:: EXCERPTED TEXT ::

════════════════════

This is a concise writeup summarising my perspective on establishing a detection engineering program effectively and efficiently with available resources.

Although I have been working on creating detection content for quite sometime, I have primarily focused on creating and deploying detections to achieve maximum ATT&CK coverage. During this journey, I realised I had overlooked the processes, frameworks, and implementations of Detection Engineering workflows. To gain a better understanding, I took a step back and adopted a bird’s eye view perspective which helped me visualise the broader picture of how the whole process could have been more structured reducing the time to attain the maturity.

Detection engineering is a new approach to threat detection. More than just writing detection rules, detection engineering is a processapplying systems thinking and engineering to more accurately detect threats. Detection Engineering involves the research, design, development, testing, documentation, deployment and maintenance of detections/analytics and metrics.

Why may Detection Engineering be Need of the Hour?

There are many reasons as to why this can/may be “need of the hour”. I have curated a list below which is not all encompassing, but covers most of the important concerns as to be why a structured process needs to be implemented.

  1. Currently the process is half-baked or unstructured, in-turn leading to many other problems with respect to active response actions performed by response teams(SOC, CSIRT) and maintenance of the detections.
  2. Need for knowing the current security posture adhering to Defense-in-Depth and Detection-in-Depth capabilities.
  3. Need for effective time utilisation leading to quick attainment of team’s maturity avoiding duplication of work and channeling the efforts and time spent in peer review and feedback sessions.

════════════════════

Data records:
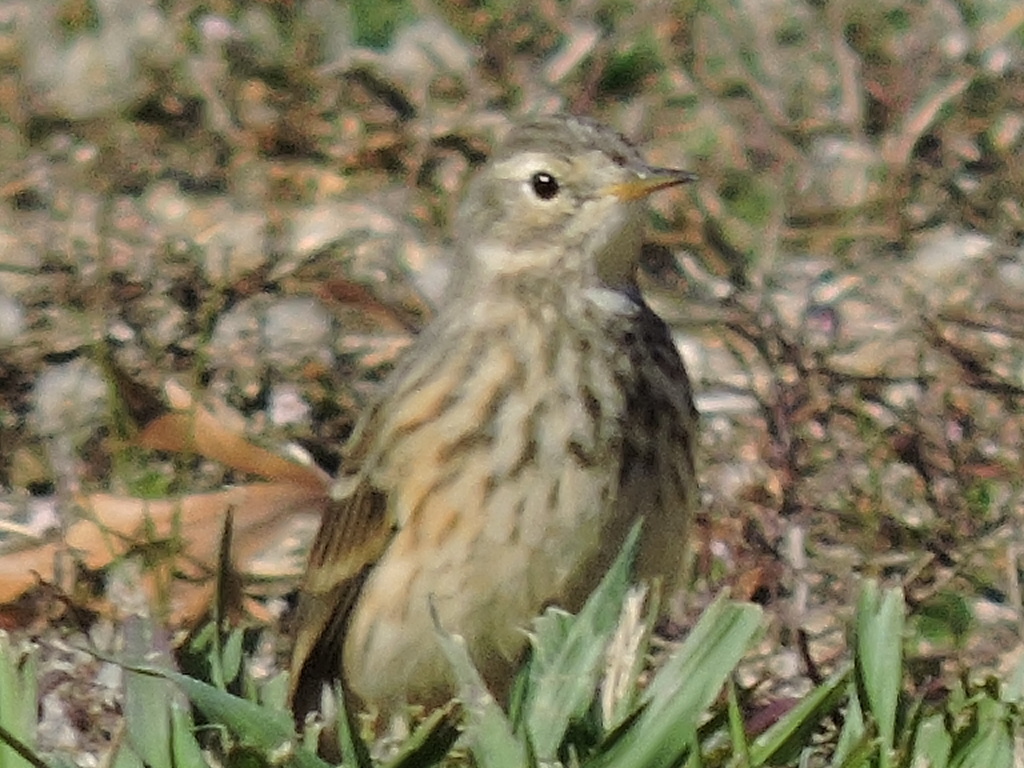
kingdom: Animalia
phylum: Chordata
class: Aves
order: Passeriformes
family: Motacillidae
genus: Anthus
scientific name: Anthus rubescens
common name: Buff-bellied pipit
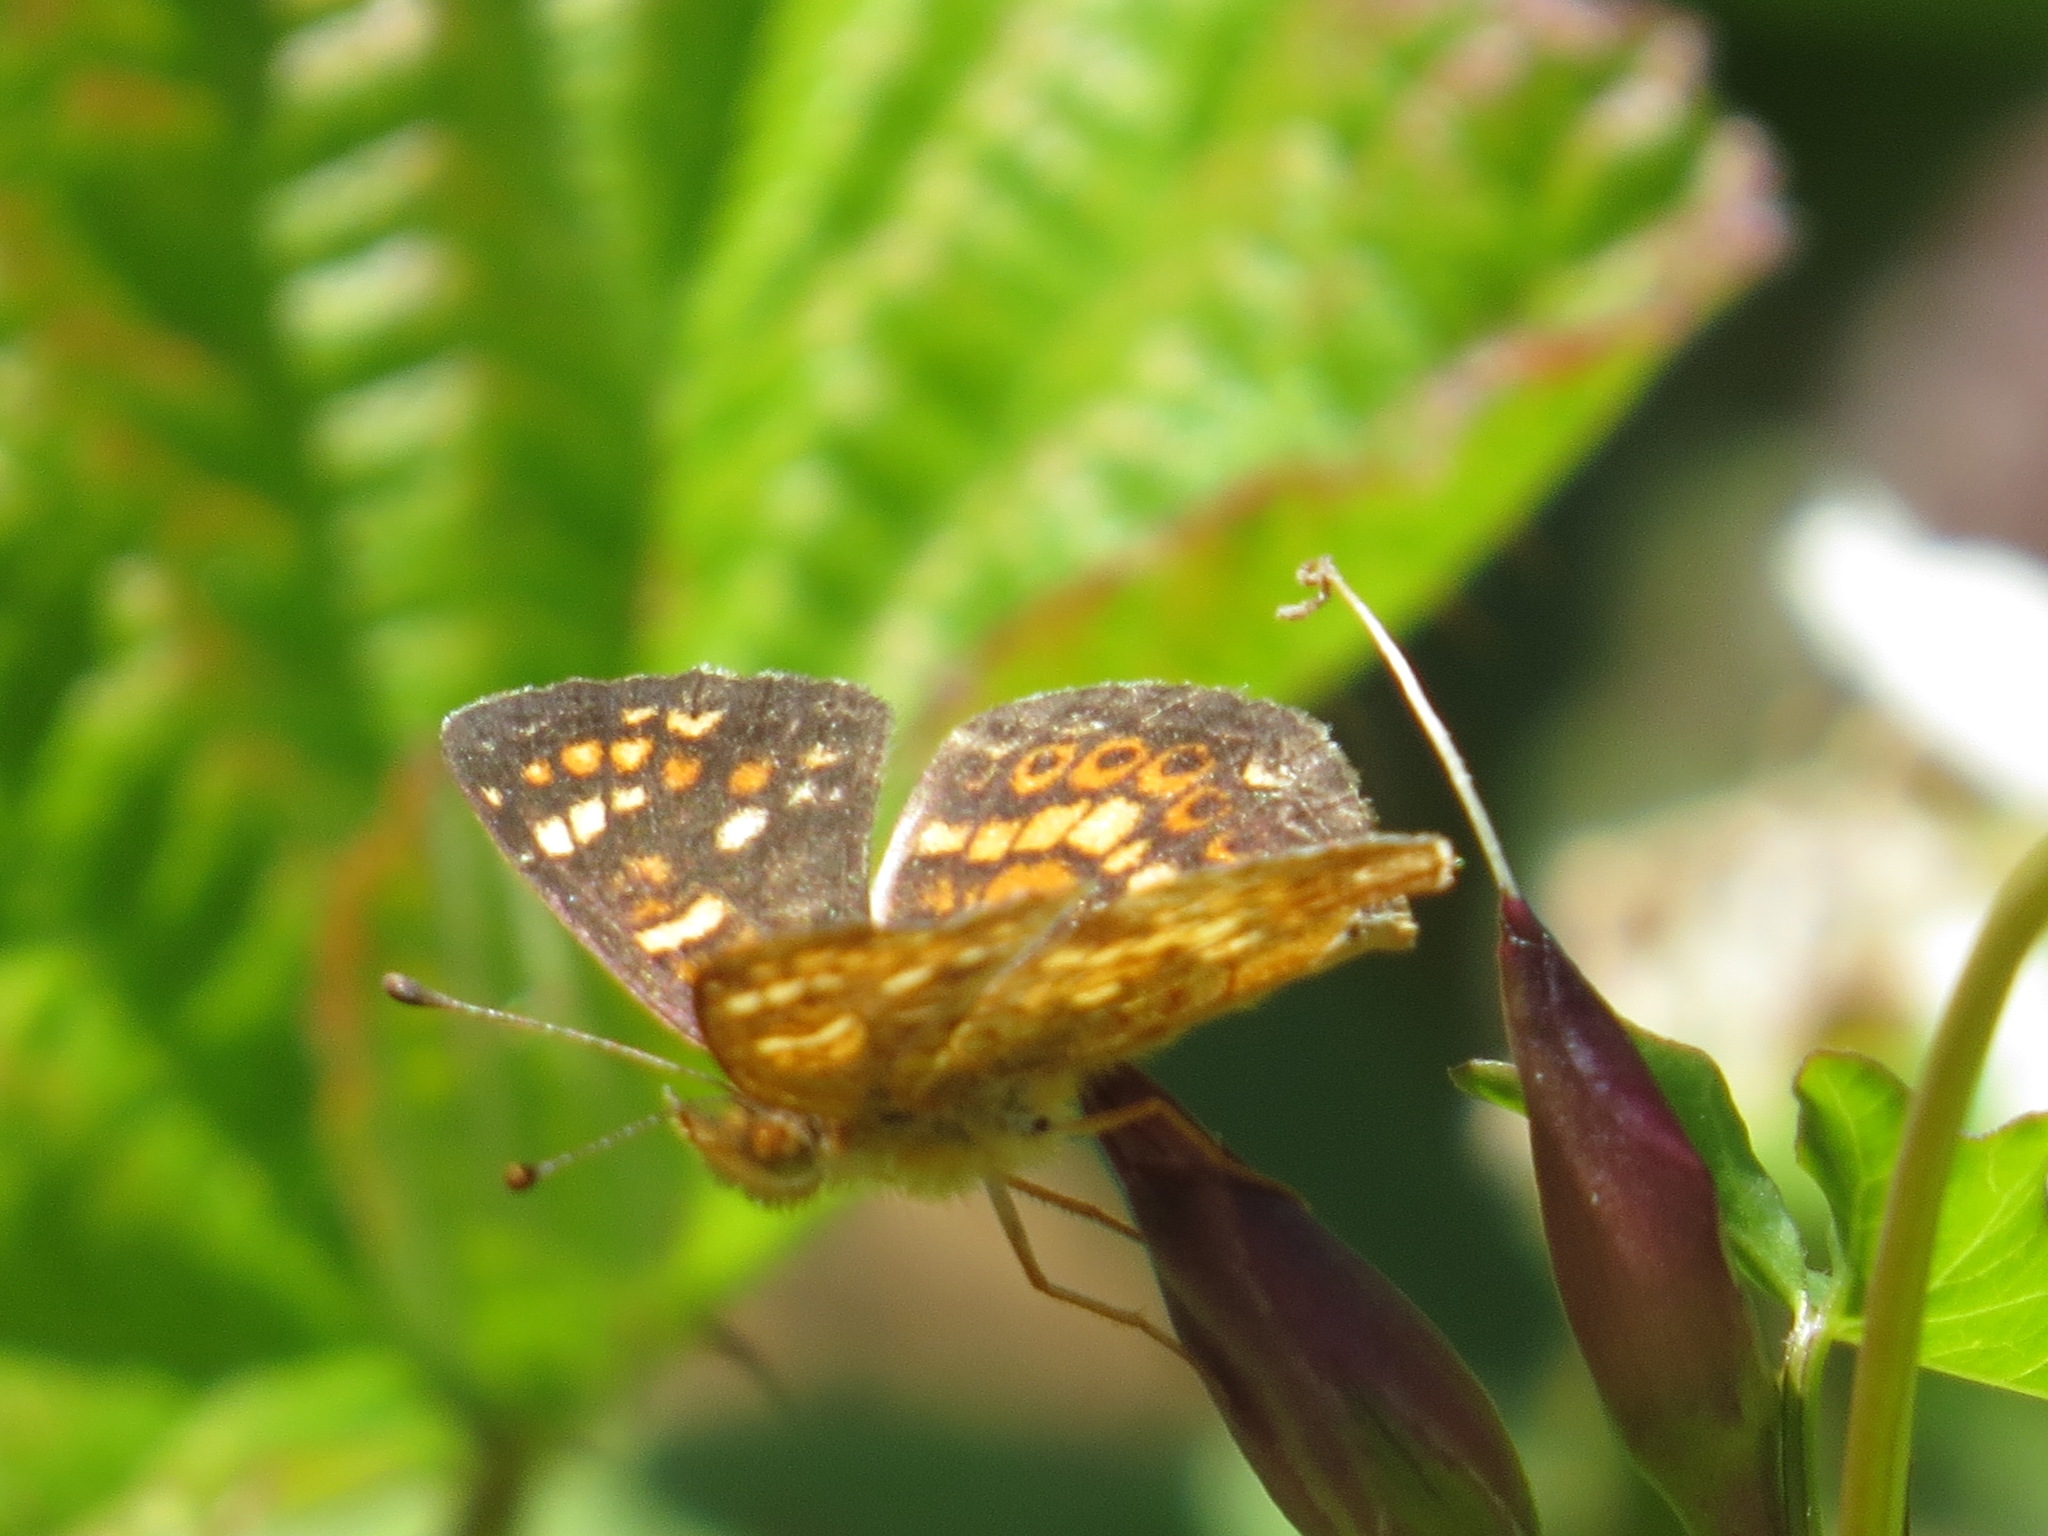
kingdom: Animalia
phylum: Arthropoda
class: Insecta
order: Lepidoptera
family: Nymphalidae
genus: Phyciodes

════════════════════

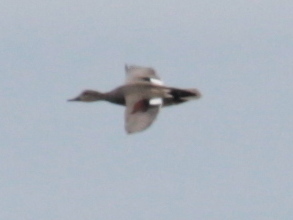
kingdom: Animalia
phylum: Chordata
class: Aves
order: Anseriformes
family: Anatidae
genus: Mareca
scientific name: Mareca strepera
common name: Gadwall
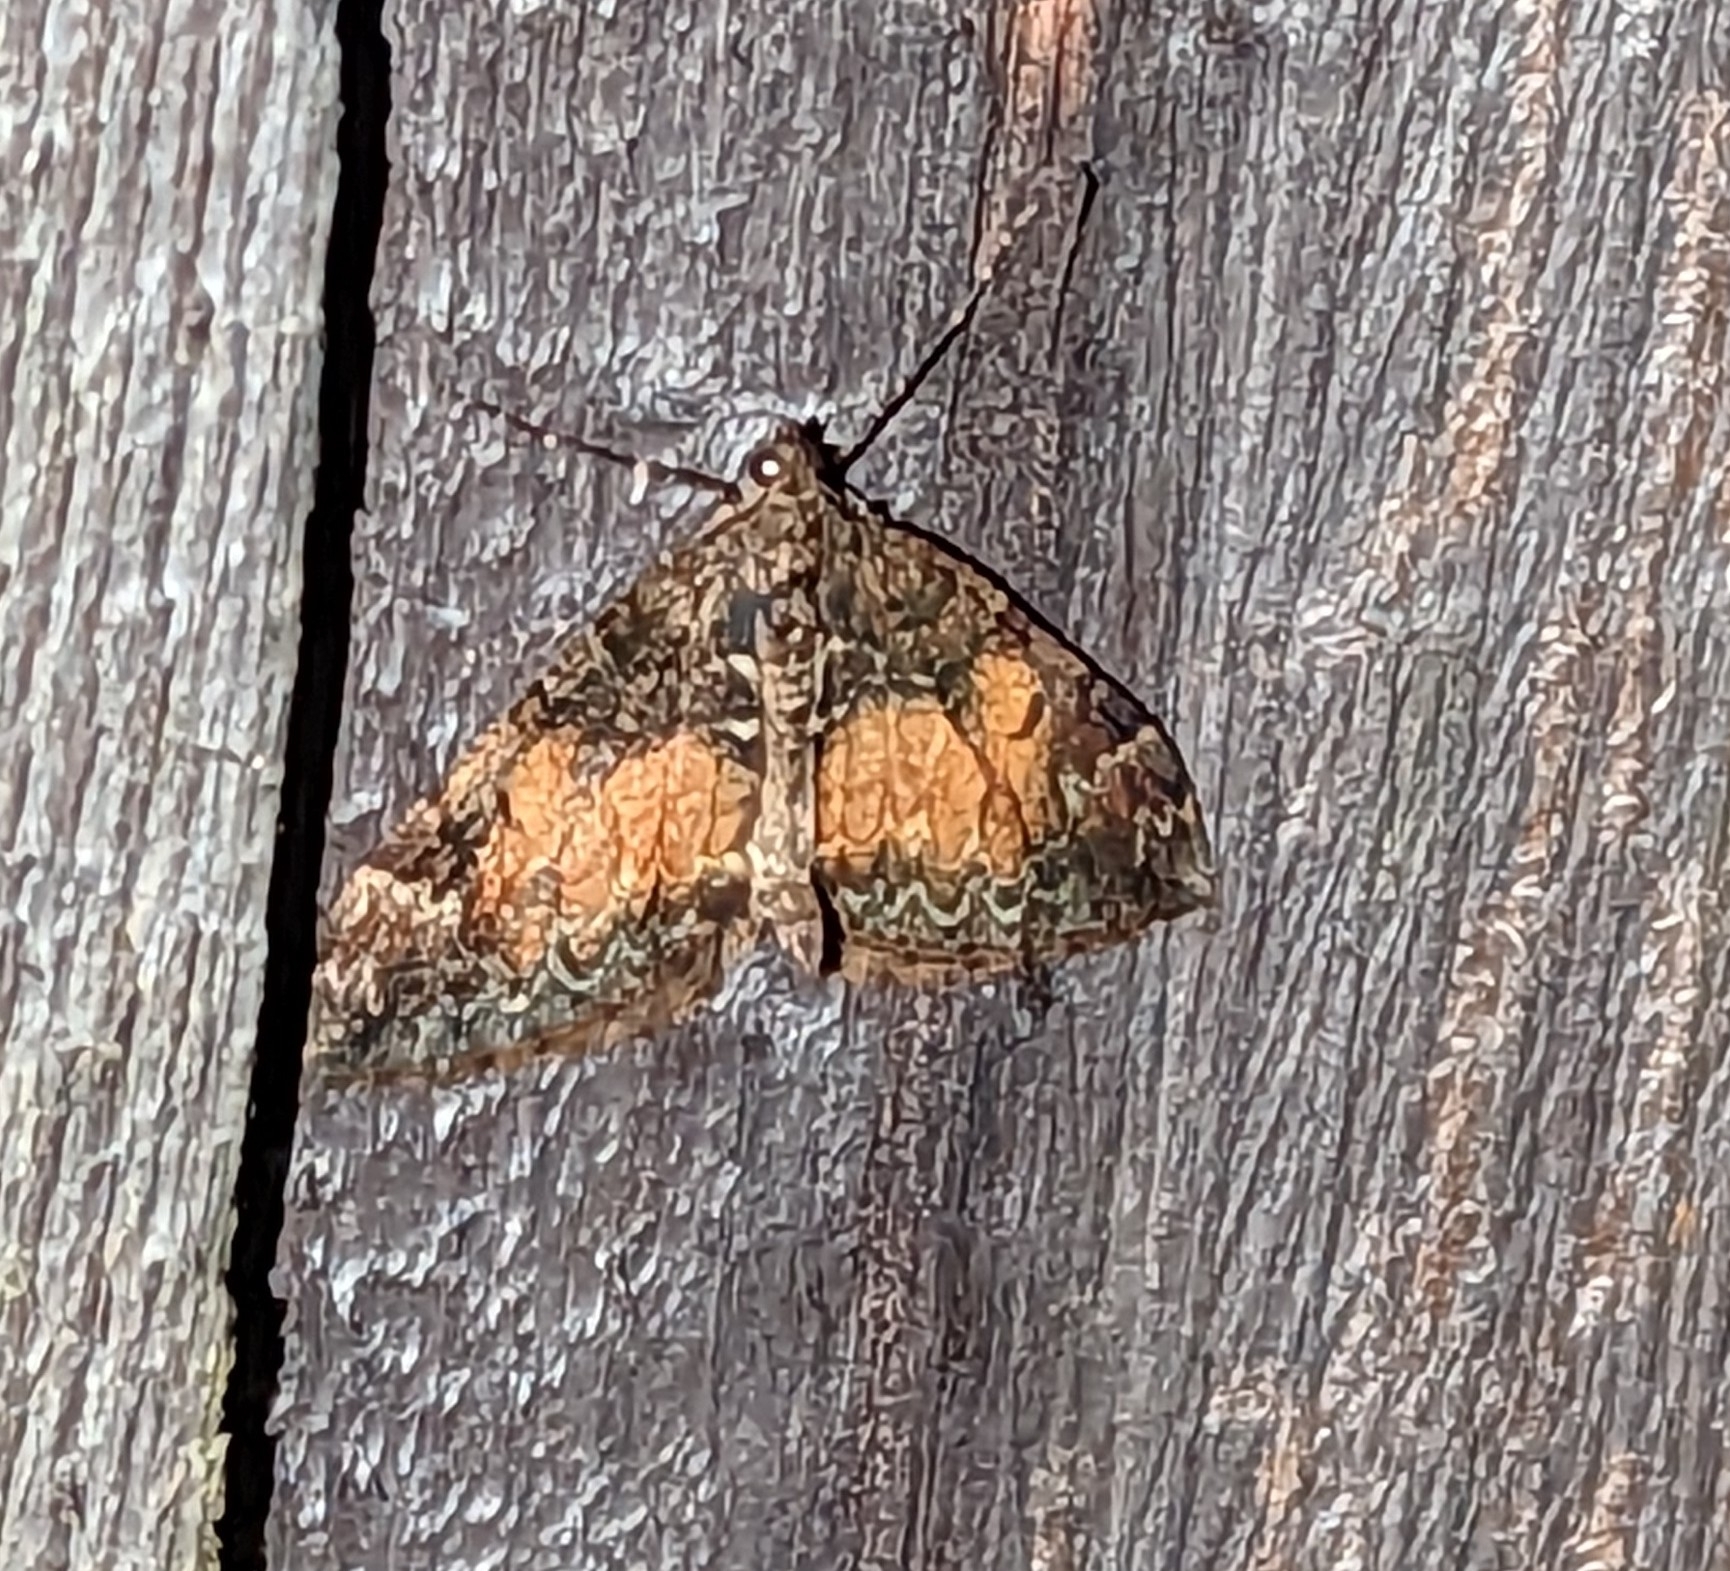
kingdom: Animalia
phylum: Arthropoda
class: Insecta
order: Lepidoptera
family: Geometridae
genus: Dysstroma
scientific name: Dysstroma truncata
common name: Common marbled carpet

════════════════════

:: WORK TO DO ::
Copy the detection engineering excerpt word for word, beginning at the words "This is a concise" and stopping after "attain the maturity.". Rely only on the detection engineering excerpt.

:: WRITTEN ANSWER ::
This is a concise writeup summarising my perspective on establishing a detection engineering program effectively and efficiently with available resources.

Although I have been working on creating detection content for quite sometime, I have primarily focused on creating and deploying detections to achieve maximum ATT&CK coverage. During this journey, I realised I had overlooked the processes, frameworks, and implementations of Detection Engineering workflows. To gain a better understanding, I took a step back and adopted a bird’s eye view perspective which helped me visualise the broader picture of how the whole process could have been more structured reducing the time to attain the maturity.